Entries supplied:
====================
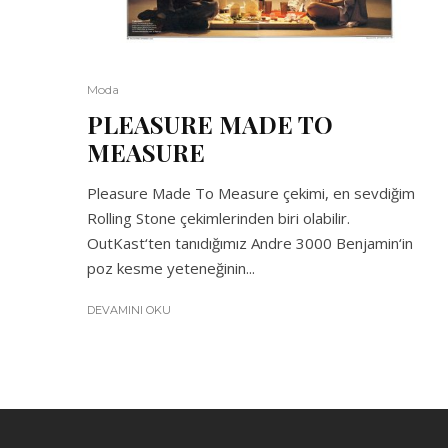
Moda
PLEASURE MADE TO
MEASURE
Pleasure Made To Measure çekimi, en sevdiğim
Rolling Stone çekimlerinden biri olabilir.
OutKast‘ten tanıdığımız Andre 3000 Benjamin‘in
poz kesme yeteneğinin...
DEVAMINI OKU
====================
Exercise directions:
Reproduce every line of text in the records verbatim, leaving out the pictures.

Solution below:
Moda
PLEASURE MADE TO
MEASURE
Pleasure Made To Measure çekimi, en sevdiğim
Rolling Stone çekimlerinden biri olabilir.
OutKast‘ten tanıdığımız Andre 3000 Benjamin‘in
poz kesme yeteneğinin...
DEVAMINI OKU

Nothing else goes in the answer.